=== Data for processing ===

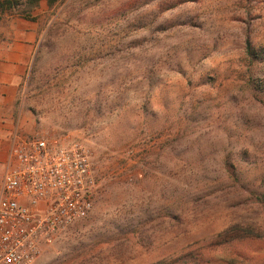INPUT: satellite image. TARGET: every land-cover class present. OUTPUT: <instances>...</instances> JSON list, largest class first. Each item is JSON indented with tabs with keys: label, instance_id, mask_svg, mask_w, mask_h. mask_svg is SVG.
I'll use <instances>...</instances> for the list:
<instances>
[{
	"label": "rangeland",
	"instance_id": "rangeland-1",
	"mask_svg": "<svg viewBox=\"0 0 264 264\" xmlns=\"http://www.w3.org/2000/svg\"><path fill=\"white\" fill-rule=\"evenodd\" d=\"M31 15L17 106L31 133L88 149L96 179L91 212L39 264H264V53L246 54L264 52V0L42 1Z\"/></svg>",
	"mask_w": 264,
	"mask_h": 264
},
{
	"label": "built area",
	"instance_id": "built-area-1",
	"mask_svg": "<svg viewBox=\"0 0 264 264\" xmlns=\"http://www.w3.org/2000/svg\"><path fill=\"white\" fill-rule=\"evenodd\" d=\"M10 143L0 182V264H39L44 245L92 210L91 156L69 134L16 130Z\"/></svg>",
	"mask_w": 264,
	"mask_h": 264
},
{
	"label": "crops",
	"instance_id": "crops-1",
	"mask_svg": "<svg viewBox=\"0 0 264 264\" xmlns=\"http://www.w3.org/2000/svg\"><path fill=\"white\" fill-rule=\"evenodd\" d=\"M21 20L24 25L18 26L17 21V26L0 39V182L13 132L18 130L22 136L33 133V118L17 104L20 84L33 60L36 32L32 26H25L31 20Z\"/></svg>",
	"mask_w": 264,
	"mask_h": 264
},
{
	"label": "trees",
	"instance_id": "trees-1",
	"mask_svg": "<svg viewBox=\"0 0 264 264\" xmlns=\"http://www.w3.org/2000/svg\"><path fill=\"white\" fill-rule=\"evenodd\" d=\"M42 1H46L49 5H52L59 0H0V21L6 16H12L14 14L23 19L34 21L35 18L31 13ZM263 53L262 49L254 48L250 42L247 41L246 54L251 61L262 59Z\"/></svg>",
	"mask_w": 264,
	"mask_h": 264
}]
</instances>
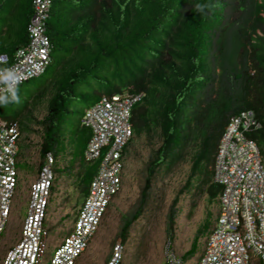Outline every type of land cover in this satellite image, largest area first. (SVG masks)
<instances>
[{
    "label": "trees",
    "instance_id": "trees-1",
    "mask_svg": "<svg viewBox=\"0 0 264 264\" xmlns=\"http://www.w3.org/2000/svg\"><path fill=\"white\" fill-rule=\"evenodd\" d=\"M32 12V0H0V16L5 18L0 53L12 57L27 42ZM46 34L51 50L43 73L50 66L52 71L36 96L48 94L47 112L39 121L38 169L50 152L54 180L49 202L60 177L63 128L74 101L84 105L69 130L73 156L67 169L78 164L85 195L97 162L84 160L91 131L81 118L102 95L142 94L131 109L133 135L124 150L125 164L135 136L144 133L150 142L159 140L145 167L139 203L131 214L122 215V238L139 217L156 172L190 151L191 171L182 190L195 182L206 186L209 201H218L212 164L232 114L254 112L261 127L247 136L264 154V0H51ZM20 85L0 97L9 98L14 115L6 119L18 120L21 131L26 129L21 117L28 102L15 109L12 100ZM212 224H201L183 260L196 252L199 236H206Z\"/></svg>",
    "mask_w": 264,
    "mask_h": 264
},
{
    "label": "built area",
    "instance_id": "built-area-1",
    "mask_svg": "<svg viewBox=\"0 0 264 264\" xmlns=\"http://www.w3.org/2000/svg\"><path fill=\"white\" fill-rule=\"evenodd\" d=\"M50 4L51 0H32L27 42L12 57L0 53V95L38 77L50 63L51 42L46 34ZM141 96L126 91L102 95L84 111L81 123L91 131L84 160L97 162V169L73 225L48 256L47 207L54 158L50 152L45 154L29 187L19 238L7 248L0 264H77L123 187L124 150L133 135L131 109ZM260 127L252 110H242L229 117L220 135L212 164V181L220 187L218 212L192 264H250L254 256L264 264V165L259 146L247 136ZM20 135L18 120L0 116V244L18 182ZM122 250L116 242L104 264H119ZM184 263L168 240L163 264Z\"/></svg>",
    "mask_w": 264,
    "mask_h": 264
},
{
    "label": "rangeland",
    "instance_id": "rangeland-1",
    "mask_svg": "<svg viewBox=\"0 0 264 264\" xmlns=\"http://www.w3.org/2000/svg\"><path fill=\"white\" fill-rule=\"evenodd\" d=\"M4 21L5 18L0 16V38L4 35ZM51 71L50 66L36 79L22 83L16 97L15 109L21 107L23 102H28L21 117L26 129L21 130L18 141V182L11 201L10 214L1 234L0 261L7 248L19 238L27 211L29 187L36 178L41 161L39 146L42 126L39 121L47 112L48 94L41 97L36 94L50 77ZM0 100L7 101L0 103V116H13L9 98L0 97ZM83 105L76 101L71 103L70 114L63 128L64 140L57 162L60 177L55 182L52 199L47 207L46 256L51 255L62 236L73 225L77 208L85 197L79 182L78 164L75 163L72 168L67 169L69 158L73 156L69 130L73 127L72 120L83 111ZM158 144V138L150 142L144 133L133 138L127 149L123 187L113 198L97 232L92 236L77 264H104L111 256L116 242L123 246L119 264H163L168 240L173 250L182 256L190 247L201 224L204 221L209 225L214 223L218 203L209 201L206 186H196L197 183L194 182L190 190H182L191 171L190 151L169 168L160 167L153 178L139 217L131 224L125 238L119 235L122 215L131 214L139 203L146 174L145 167ZM261 156L264 165V154ZM78 161L79 164L83 163L80 158ZM171 214L173 222L170 224ZM204 242L205 235L202 234L199 236L196 252L184 259V264H192L197 259ZM250 264H260L258 256L252 257Z\"/></svg>",
    "mask_w": 264,
    "mask_h": 264
},
{
    "label": "clouds",
    "instance_id": "clouds-1",
    "mask_svg": "<svg viewBox=\"0 0 264 264\" xmlns=\"http://www.w3.org/2000/svg\"><path fill=\"white\" fill-rule=\"evenodd\" d=\"M12 100L15 101L16 100V97L15 95L12 96ZM0 103H7V101H3V100H0Z\"/></svg>",
    "mask_w": 264,
    "mask_h": 264
}]
</instances>
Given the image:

===

What you are asked to do:
Reproduce all of the rows above word for word, leaving out the pictures.

Written solution:
INPUT: satellite image. TARGET: every land-cover class present. OUTPUT: <instances>...</instances> JSON list, largest class first. Each item is JSON indented with tabs with keys: label, instance_id, mask_svg, mask_w, mask_h. mask_svg is SVG.
I'll use <instances>...</instances> for the list:
<instances>
[{
	"label": "rangeland",
	"instance_id": "rangeland-1",
	"mask_svg": "<svg viewBox=\"0 0 264 264\" xmlns=\"http://www.w3.org/2000/svg\"><path fill=\"white\" fill-rule=\"evenodd\" d=\"M31 15L17 106L31 133L88 149L96 179L91 212L39 264H264V53L246 54L264 52V0L42 1Z\"/></svg>",
	"mask_w": 264,
	"mask_h": 264
},
{
	"label": "built area",
	"instance_id": "built-area-1",
	"mask_svg": "<svg viewBox=\"0 0 264 264\" xmlns=\"http://www.w3.org/2000/svg\"><path fill=\"white\" fill-rule=\"evenodd\" d=\"M10 143L0 182V264H39L44 245L92 210L91 156L69 134L16 130Z\"/></svg>",
	"mask_w": 264,
	"mask_h": 264
},
{
	"label": "crops",
	"instance_id": "crops-1",
	"mask_svg": "<svg viewBox=\"0 0 264 264\" xmlns=\"http://www.w3.org/2000/svg\"><path fill=\"white\" fill-rule=\"evenodd\" d=\"M21 20L24 25L18 26L17 21V26L0 39V182L13 132L18 130L22 136L33 133V118L17 104L20 84L33 60L36 32L32 26H25L31 20Z\"/></svg>",
	"mask_w": 264,
	"mask_h": 264
},
{
	"label": "trees",
	"instance_id": "trees-1",
	"mask_svg": "<svg viewBox=\"0 0 264 264\" xmlns=\"http://www.w3.org/2000/svg\"><path fill=\"white\" fill-rule=\"evenodd\" d=\"M42 1H46L49 5H52L59 0H0V21L6 16H12L14 14L23 19L34 21L35 18L31 13ZM263 53L262 49L254 48L250 42L247 41L246 54L251 61L262 59Z\"/></svg>",
	"mask_w": 264,
	"mask_h": 264
}]
</instances>
Outline every type of land cover in this satellite image, largest area first. (SVG masks)
<instances>
[{
    "label": "trees",
    "instance_id": "trees-1",
    "mask_svg": "<svg viewBox=\"0 0 264 264\" xmlns=\"http://www.w3.org/2000/svg\"><path fill=\"white\" fill-rule=\"evenodd\" d=\"M32 12V0H0V16L5 18L0 53L12 57L27 42ZM46 34L51 50L43 73L50 66L52 71L36 96L48 94L47 112L39 121L38 169L50 152L54 180L49 202L60 177L63 128L74 101L84 105L69 130L73 156L67 169L78 164L85 195L97 162L84 160L91 131L81 118L102 95L142 94L131 109L133 135L124 150L125 164L135 136L144 133L150 142L159 140L145 167L139 203L131 214L122 215V238L139 217L156 172L190 151L191 171L182 190L195 182L206 186L209 201H218L212 164L232 114L254 112L261 127L247 136L264 154V0H51ZM20 85L0 97L9 98L14 115L6 119L18 120L21 131L26 129L21 117L28 102L15 109L12 100ZM212 224H201L183 260L196 252L199 236H206Z\"/></svg>",
    "mask_w": 264,
    "mask_h": 264
},
{
    "label": "built area",
    "instance_id": "built-area-1",
    "mask_svg": "<svg viewBox=\"0 0 264 264\" xmlns=\"http://www.w3.org/2000/svg\"><path fill=\"white\" fill-rule=\"evenodd\" d=\"M50 4L51 0H32L27 42L12 57L0 53V95L38 77L50 63L51 42L46 34ZM141 96L126 91L102 95L84 111L81 123L91 131L84 160L97 162V169L73 225L48 256L47 207L54 158L50 152L45 154L29 187L19 238L7 248L0 264H77L123 187L124 150L133 135L131 109ZM260 127L252 110H242L229 117L220 135L212 164V181L220 187L218 212L192 264H250L254 256L264 264V165L259 146L247 136ZM20 135L18 120L0 116V244L18 182ZM122 250L116 242L104 264H119ZM184 263L168 240L163 264Z\"/></svg>",
    "mask_w": 264,
    "mask_h": 264
},
{
    "label": "rangeland",
    "instance_id": "rangeland-1",
    "mask_svg": "<svg viewBox=\"0 0 264 264\" xmlns=\"http://www.w3.org/2000/svg\"><path fill=\"white\" fill-rule=\"evenodd\" d=\"M4 21L5 18L0 16V38L4 35ZM51 71L50 66L36 79L22 83L16 97L15 109L21 107L23 102H28L21 117L26 129L21 130L18 141V182L11 201L10 214L1 234L0 261L7 248L19 238L27 211L29 187L36 178L41 161L39 146L42 126L39 121L47 112L48 94L41 97L36 94L50 77ZM0 100L7 101L0 103V116H13L9 98L0 97ZM83 105L76 101L71 103L70 114L63 128L64 140L57 162L60 177L55 182L52 199L47 207L46 256L51 255L62 236L73 225L77 208L85 197L79 182L78 164L75 163L72 168L67 169L69 158L73 156L69 130L73 127L72 120L83 111ZM158 144V138L150 142L144 133L133 138L127 149L123 187L113 198L97 232L92 236L77 264H104L111 256L116 242L123 246L119 264H163L168 240L173 250L182 256L190 247L201 224L204 221L209 225L214 223L218 203L209 201L206 186H196L197 183L194 182L190 190H182L191 171L190 151L169 168L160 167L153 178L139 217L131 224L125 238L119 235L122 215L131 214L139 203L146 174L145 167ZM261 156L264 165V154ZM78 161L79 164L83 163L80 158ZM171 214L173 222L170 224ZM204 242L205 235L202 234L199 236L196 252L184 259V264H192L197 259ZM250 264H260L258 256L252 257Z\"/></svg>",
    "mask_w": 264,
    "mask_h": 264
},
{
    "label": "clouds",
    "instance_id": "clouds-1",
    "mask_svg": "<svg viewBox=\"0 0 264 264\" xmlns=\"http://www.w3.org/2000/svg\"><path fill=\"white\" fill-rule=\"evenodd\" d=\"M12 100L15 101L16 100V97L15 95L12 96ZM0 103H7V101H3V100H0Z\"/></svg>",
    "mask_w": 264,
    "mask_h": 264
}]
</instances>
Given the image:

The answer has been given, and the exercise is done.